GNU Business Network Definition comments

Stefano Maffulli stef at zoomata.com
Mon Jun 12 06:56:29 UTC 2006


On Thu, 2006-06-08 at 15:19 +0100, Shane M. Coughlan wrote:
> This approach ties Free Software into the company mission statement
> rather than the company development model.  

Absolutely.  The development model is a tool that the companies can use
to achieve the ethical aim.  With the definition of FSB rotating around
the ethical concepts, not only companies that develop software can be
included but also other kinds, like law firms or architecture firms.

> It's not unreasonable but it
> leaves a very important question: what about companies that already have
> a mission statement that does not include the concept of explicit
> adherence with the GNU Manifesto?  Most software and support companies
> fall into this particular category.

IMHO the adherence to the FSB principle can also be made outside of the
mission statement, just like any other certification is added on top of
existing missions.

> The existing GNU Business Network Definition appears to assume that
> companies will choose to entirely adopt Free Software.  In doing so it
> potentially excludes a vast number of existing companies that would
> benefit rather than hinder our overall cause: the promotion of Free
> Software.

You are right in being worried about a network that is made of few
nodes: it makes very little sense, indeed.  This is why I personally
prefer to concentrate into finding an acceptable definition of FSB first
and then see what to do with it :)

> I don't think attempting to dictate mission
> statements and business ethics to businesses is going to win us many
> friends from existing companies.  It is my opinion that we should give
> businesses the freedom to support our software *and* the freedom to
> support other software if they so choose.
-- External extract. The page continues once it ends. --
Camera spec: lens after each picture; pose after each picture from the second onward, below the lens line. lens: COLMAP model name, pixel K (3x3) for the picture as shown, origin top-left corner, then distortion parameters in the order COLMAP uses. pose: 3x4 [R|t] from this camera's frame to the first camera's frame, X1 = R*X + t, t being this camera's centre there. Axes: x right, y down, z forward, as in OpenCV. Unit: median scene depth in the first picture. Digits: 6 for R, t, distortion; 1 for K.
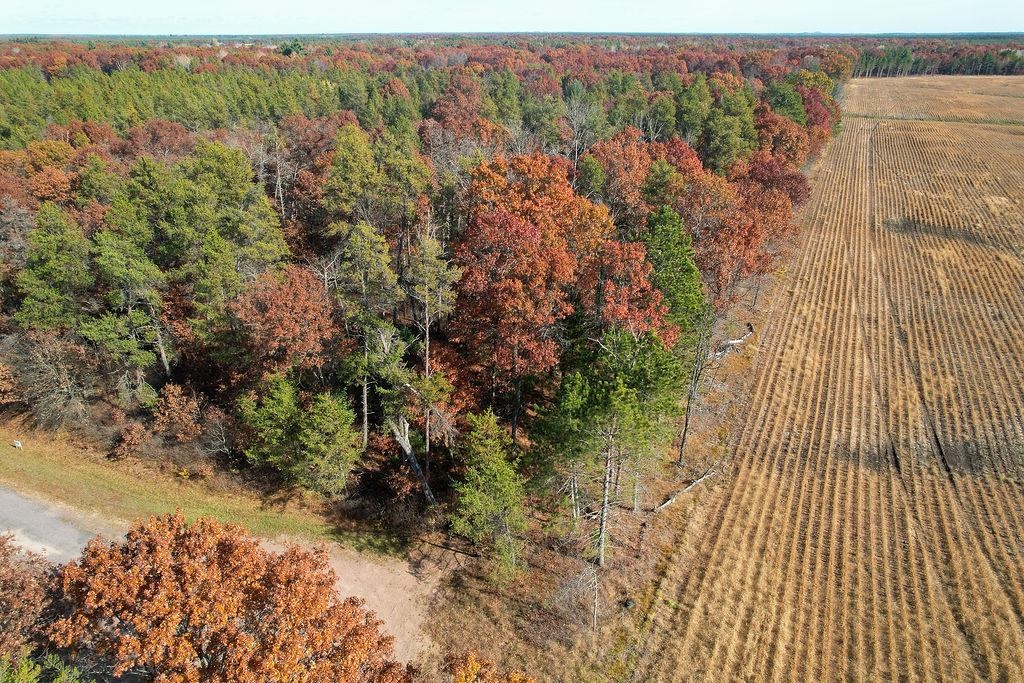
lens RADIAL K [[656.3, 0, 515.6], [0, 656.3, 346.1], [0, 0, 1]] dist [-0.093114, 0.088450]
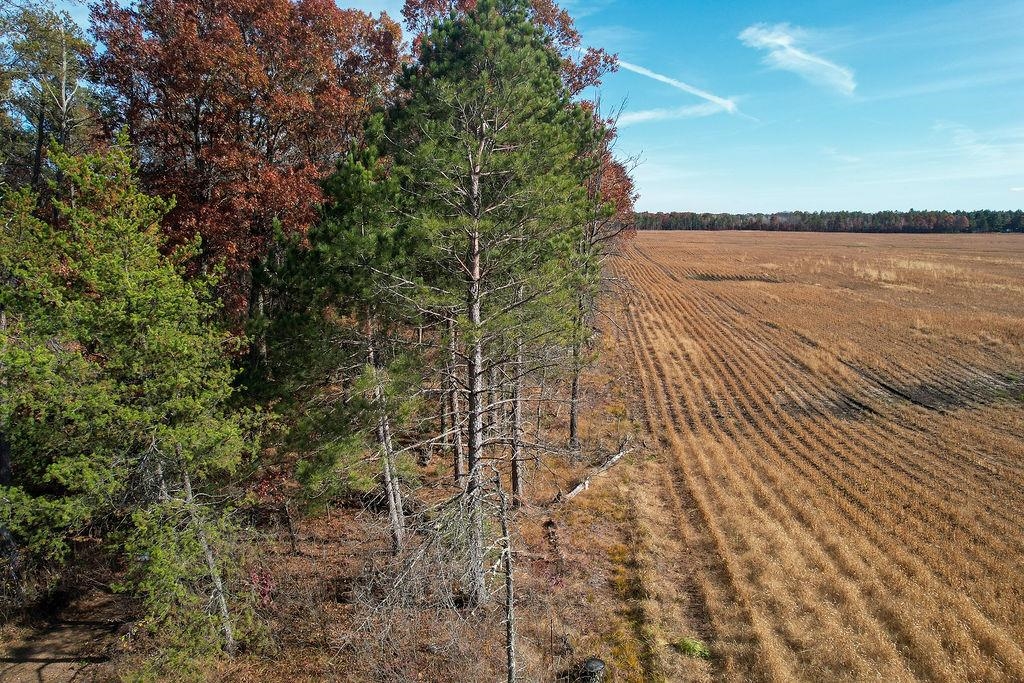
lens RADIAL K [[656.3, 0, 515.6], [0, 656.3, 346.1], [0, 0, 1]] dist [-0.093114, 0.088450]
pose [[0.942683, -0.061993, 0.327880, 0.032103], [0.145720, 0.960428, -0.237367, 0.247683], [-0.300190, 0.271541, 0.914413, 0.528480]]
In some respects, you are right: business out there still largely depend
on 'obscure non-free software' to run and it is still quite difficult to
tell them 'don't use SAP anymore', especially since they spent so much
implementing it *and* there is no free substitute for it.  So, for
example, and using the the ethical point of view: a manufacturing
company uses SAP for its production/management line but sells robots
powered only by Free Software (Linux and other utilities) and
participates actively into the Linux community, contributing patches and
more.  Would this company qualify as a Free SW Biz?

> If we have confidence in our model 

Do we have such confidence to sell it to a 45 years old bizman that
feeds 5/10 programmers selling proprietary licenses?  Even if he barely
makes the end of the month, I think we still don't have enough arguments
to draw exclusive circles like the GBN and we need to come up with
something that is inclusive instead.